Delving into new methods and techniques

07/06/2017 09:40 / Author: Miriam van der Sangen / Photography: United Nations / Category: International developments
A major conference in the world of statistics took place in Brussels from 13 to 17 March: NTTS 2017, New Techniques and Technologies for Statistics – ‘Increasing Data Relevance for All’. The conference attracted around 600 representatives from national and international statistical institutes and various universities. Hundreds of other experts followed the presentations via livestream. By using social media channels which were made available throughout the conference, participants were able to provide comments, ideas and substantive responses during the discussions. Statistics Netherlands (CBS) was actively represented by a large number of statisticians.

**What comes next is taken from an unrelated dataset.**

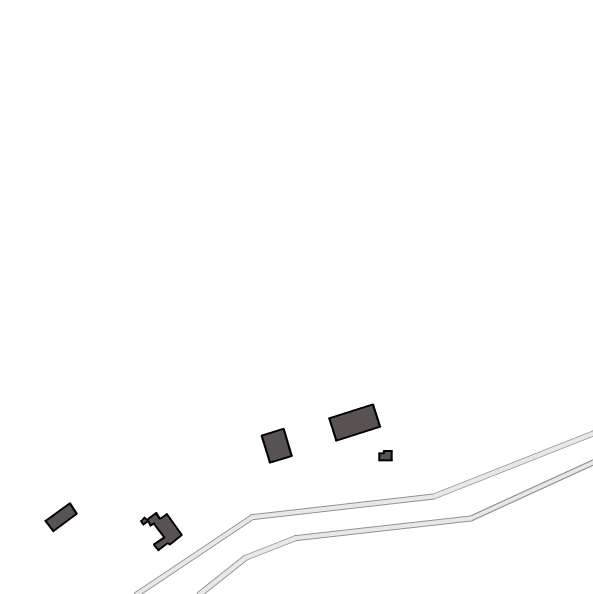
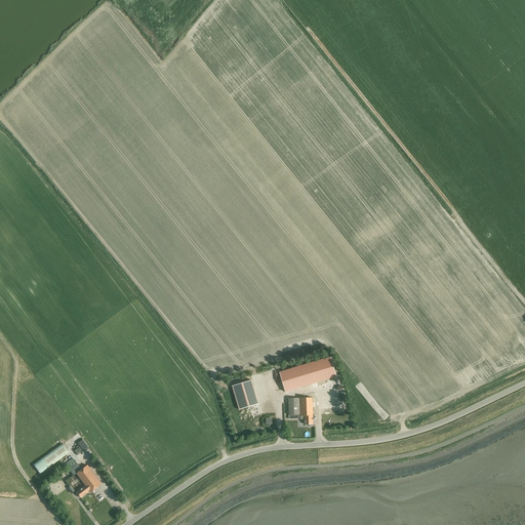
building: none -> [287,398,312,425]
building: [141,513,182,550] -> [64,465,99,497]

Exchanging knowledge and ideas

The NTTS conference is a biennial scientific conference series organised by Eurostat on new developments in statistical production, dissemination and data collection. The key focus is on exchange of knowledge and ideas among the participants. Dr Emanuele Baldacci, Chief information officer at Eurostat – the statistical office of the European Union – explains: ‘NTTS focuses on existing and new methods and techniques which can be applied in official statistics production. It also addresses opportunities arising from innovation. In a nutshell, NTTS is the place to be if you are interested in the current debate in official statistics.’

Trends

Which new emerging trends were observed during the meeting? ‘There were three main trends that emerged clearly across sessions. First, mainstreaming the use of multiple data sources for statistical production, which can significantly impact the timeliness and granularity of statistical products. To benefit from it, statistical offices have to team up to invest in data analysis projects. Second, communication of statistics is essential in the post-truth society we live in, where public opinion is less influenced by objective facts than by emotion and personal conviction. Statistical offices should learn to be proactive in addressing information needs of different users. Finally, in the era of big data and algorithms, quality of statistics is key and and statisticians have a responsibility in this area.’

Hackathon

Eurostat organised a hackathon as a side event to the conference, with 22 teams from many different European countries. What was the main goal of this hackathon event for Eurostat? ‘It was a terrific experience,’ Baldacci says. ‘The hackathon unleashed the power of creativity in the use of data to answer key policy questions. National teams were given the challenge to come up with innovative statistical services to assess skills allocation in labour markets, gaps and discrepancies, and emerging demands. It was great to see teams working day and night to hack different data sources sitting with their laptops in the hotel lobby. In the award ceremony Eurostat DG Mariana Kotzeva pointed out that the Hackathon is not a one-off event but a new way of working together: in teams, with a dedicated focused goal, and with a challenging issue to solve.’

Census

Among the many NTTS participants representing Statistics Netherlands was Eric Schulte Nordholt, leader of the Census project at CBS. He gives regular lectures on this topic both at home and abroad. At the conference, he showed how CBS has carried out a project, subsidised with a Eurostat grant, to develop an imputation method (replacing missing data, ed.) which makes the existing Educational Attainment File (EAF) suitable for use in the next population census, Census 2021. ‘We used to obtain information about the highest educational attainment of the Dutch population from the Dutch Labour Force Survey (LFS). But that survey covers only 1 percent of the Dutch population. The new Educational Attainment File covers 60 percent of the population, is more detailed and of better quality.’ The project has meanwhile entered phase two, with phase one completed after one and a half years. ‘We are now going to compile tables based on the new EAF file. After this summer, we will be comparing the old and the new file. Then we will see how the new information is to be published.’ According to Schulte Nordholt, there was a lot of interest in his presentation at the NTTS conference. ‘It is very important to share ‘Best Practices’ as not every country has enough time and capital to set up all kinds of new projects.’